Saturday, March 16, 2019

N A R I T O -- byTAFTIQUE




What I have been doing all along, beginnings.
          I’ve always hoped to become part of the ‘writer milieu’ whatever that means, in this country, mostly because I’m living here and have not been anywhere else. But the thing with writing is that it requires a place to sit down and ruminate. However, all the ruminations I have been doing have always been on the road, as I commute, or as I wait for a cab, or as I line up at MRT then LRT and back. And when I sit, down, mostly to eat – at any fastfood  -- the rumination stops because of blaring music and the mind-numbing cacophony of chatter  in those places. And this is not a choice, but a circumstance, the layout of my life. Cooking just adds up to a stressful time management – so, Jolibee, Chowking, Mcdonald – and any of their kind – since they’re immediately there – are my catharsis – like, I’m now hungry so I eat – in the most routine, most pedestrian sense of hungry.
When I wake up, it’s not the sleeping in but the hurrying up because I’d like to maximize the time – you know – my class begins, and I’ve requested this, at 11 AM, but I leave the house at 7 AM, so I can read, relax, ruminate, roam – imagining – another life. I’m old, so this is my indulgence.
But that In a sense, I am at a perennial search for a space where I can truly just stop, sit, and write. Maybe, I’m always writing, that is, on the go, where my ruminations begin to assume solutions, or in my dreams, answers, to simple struggles of living, such as when I am at one point sitting beside a child with skin cancer on her way to PGH.  I am in the cart for seniors, pwds, and mothers with little children – and I am none of the above – and sometimes, all these vulnerables become more real in their vulnerabilities which are just a breath away. And what can do? I think about reaching out, but all I do is stare or avert my stare. And at one time a lump in my throat rose and I suppressed my tears – the child was so small and yet bore so much suffering. I got something from my bag and gave it to the mother who smiled at me and said “Thank you po pagpalain po kayo ng Diyos.”
Or when I am standing on commute and then some really abrasive creature crushes me and in such pressing brusko-muscular pressure I shriek as a trapped mouse. And then the invectives, with all the Ps, and ‘putchas’, and  ‘if you don’t like to be crushed, go take a taxi…. etc.’  exhale all those bad, infectious breaths, and you can’t even cover your mouth because your arms are no more. And nothing of those Freudian mumbo-jumbo can tell me why this is, why this man, why this …this… soul is acting the villain. Our commutes are the same,anyway,  all harried creatures, we all are. So why burden the burdened even more? But all I do is grit my teeth and bear it, as so many more oppressed  others do, until,  an ellipsis of  this country’s ills are pointed by seniors as reasons for our common suffering.
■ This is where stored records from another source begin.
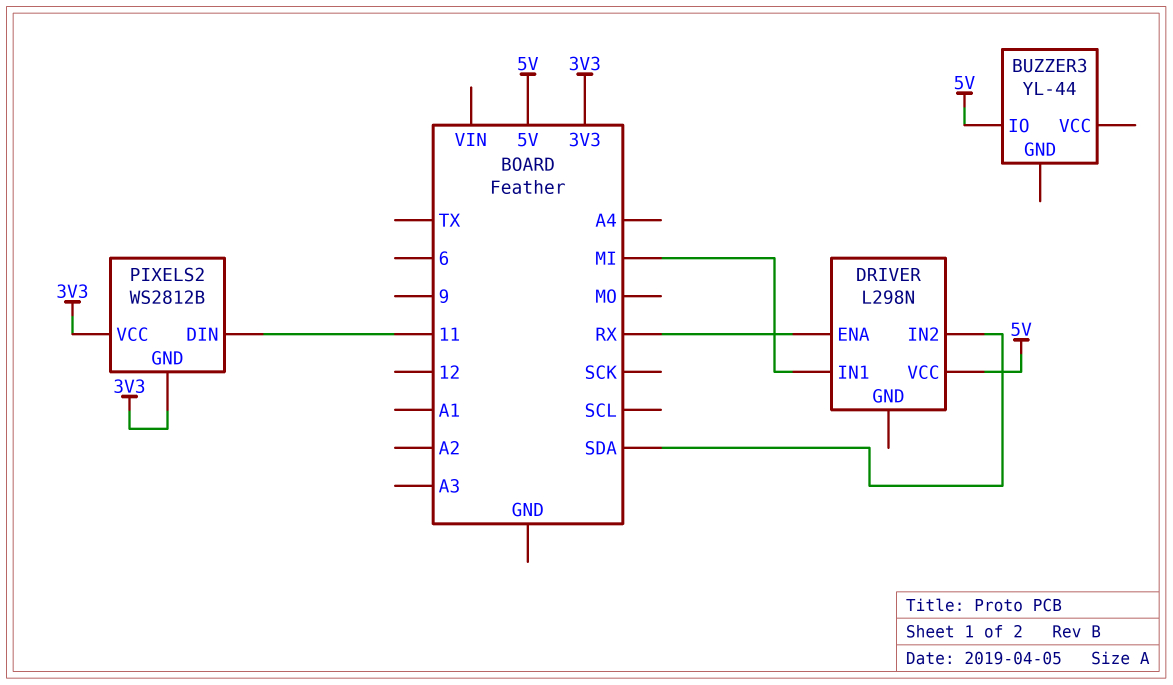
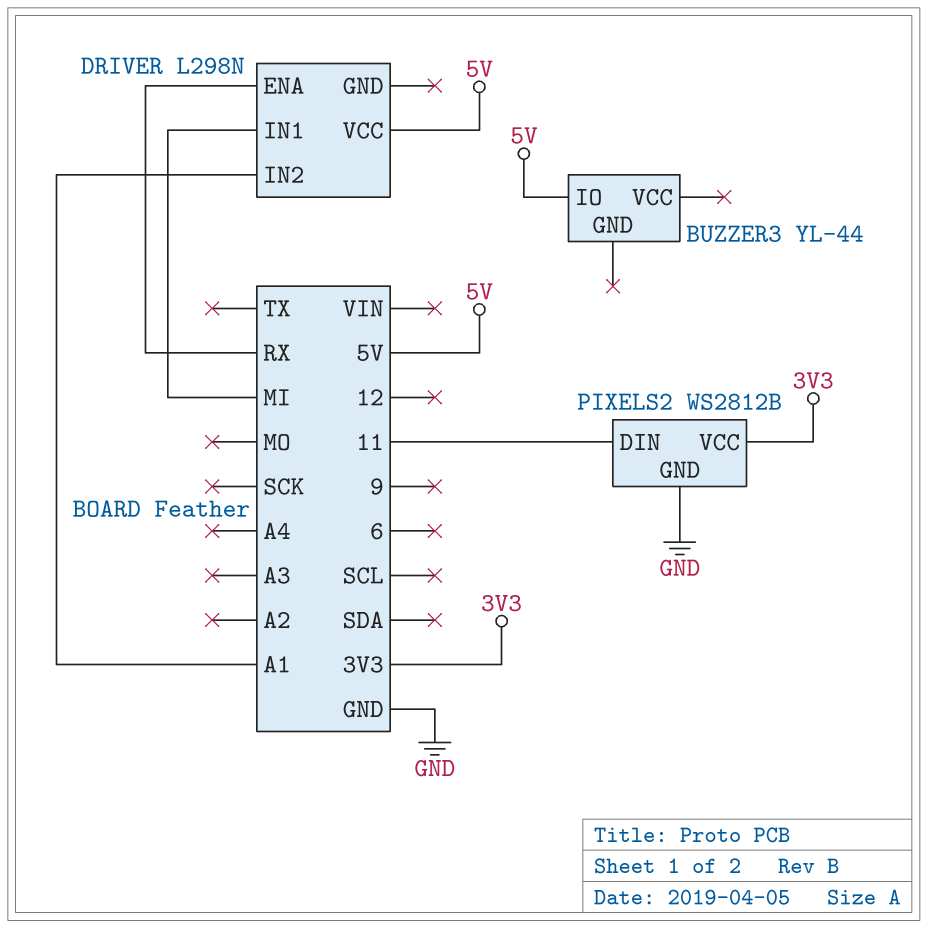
DRIVER pin IN2: SDA -> A1
PIXELS2 pin GND: 3V3 -> GND

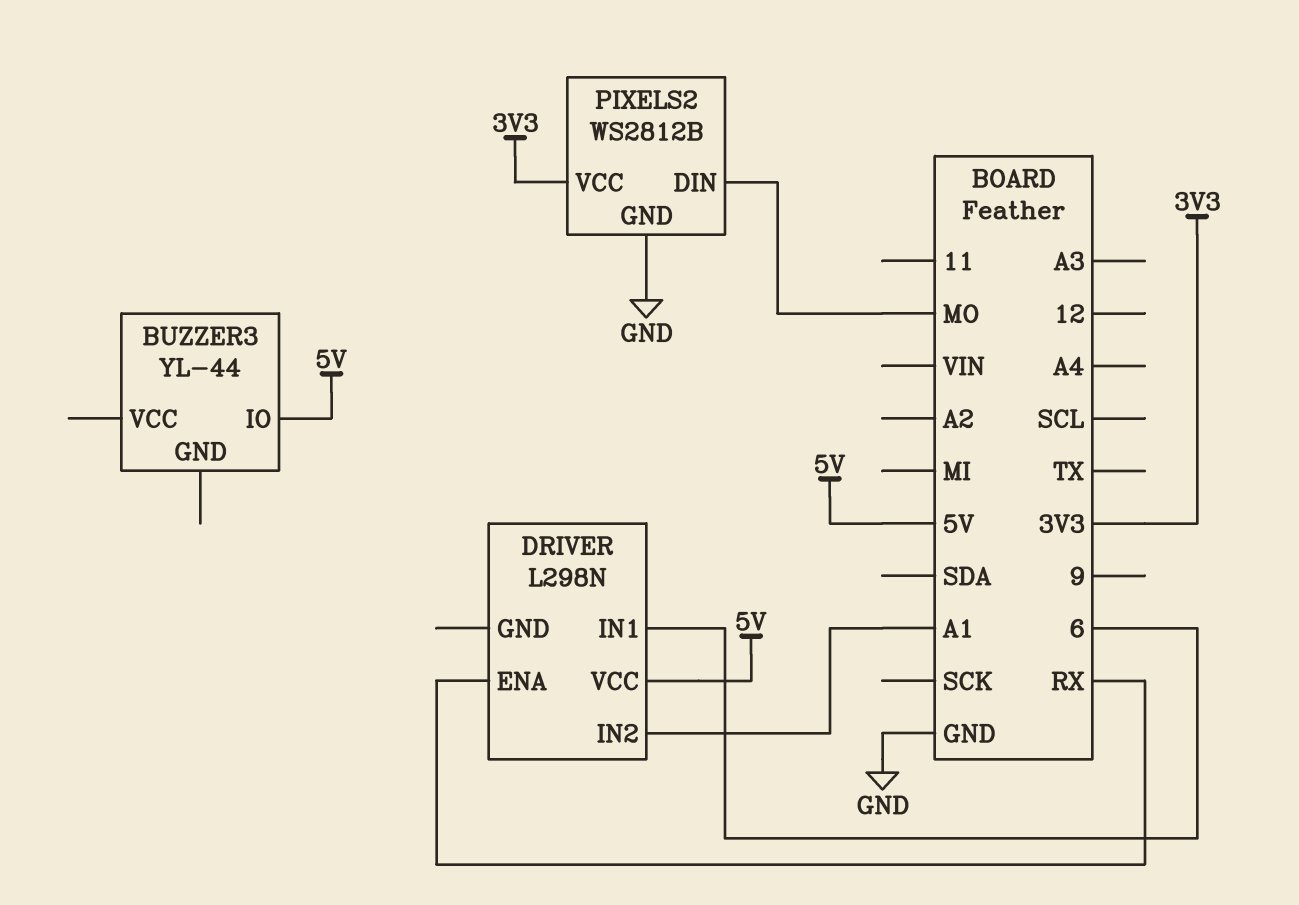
DRIVER pin IN1: MI -> 6
PIXELS2 pin DIN: 11 -> MO

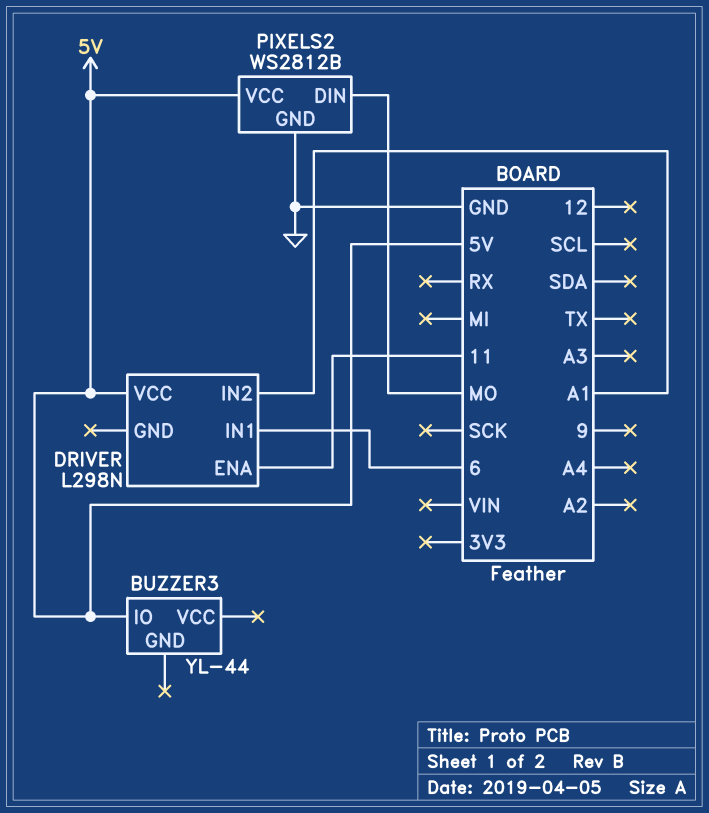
DRIVER pin ENA: RX -> 11
PIXELS2 pin VCC: 3V3 -> 5V

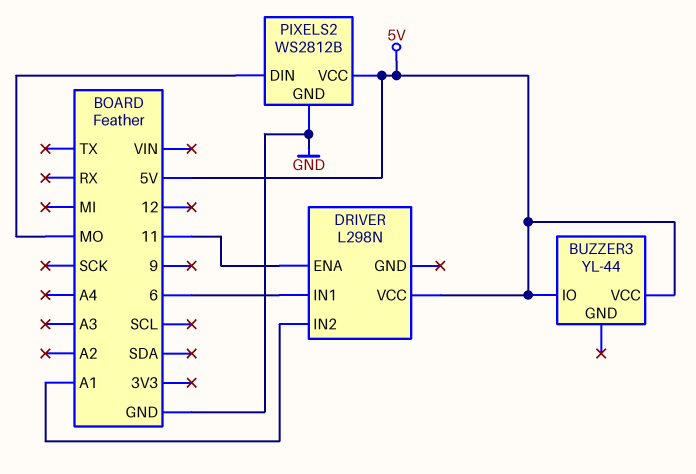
BUZZER3 pin VCC: none -> 5V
Or when at home, I try to think of where to go on a Saturday afternoon to escape the toddler-versus-mother wars that begin at the time of my sister’s feeding her son at breakfast and doesn’t let up until the child is exhausted at play. Outside, I seek the cafes, and once inside, I request the servers to keep the sounds low. Most of the essays I have written for my occasional blogs, and this one, were finalized and edited at the Coffee Bean and Tea Leaf (Well, coffee is expensive but train to Lasalle library and back will cost me half so this is the compromise) or on one of those white tables of the fastfood restaurant in Landmark in Trinoma (this one, the price of the coffee in Mr Donut is cheap , plus, it’s just ten steps away from my ‘white-table’). Therefore, I am like a refugee without a chance of crossing over any boarder. At the end of the day, I will have to go back home and sleep – and only sleep – and then the day ends.
I cry sometimes, because of this, because I am always on the move. I’m fifty six and commuting by train – should I stop? I should find another job which will afford me a daily grab taxi. But on the other hand, I’m on the move, alone. I would rather be on the move alone, than static in a place, alone. Maybe, with the ordinariness of my ordinary life, moving is the character which has made it extraordinary.
Which means that I should probably take note of the simple places I’ve been. Which means they probably matter anyhow. Which means I can ruminate about meaning in those spaces. And so I made a pact of peace with this itinerant lifestyle.  I still crave for a personal, private, space to write, but it has become less an obsession. I’ve already bought two small houses for this reason, but still, I don’t have this space. So now, I simply tell myself, just write or you will regret it.
In joining this collection of Taftique, I seem to have found another beginning toward  this writing track, and this probably, is the best way, at this point, somehow, to move on.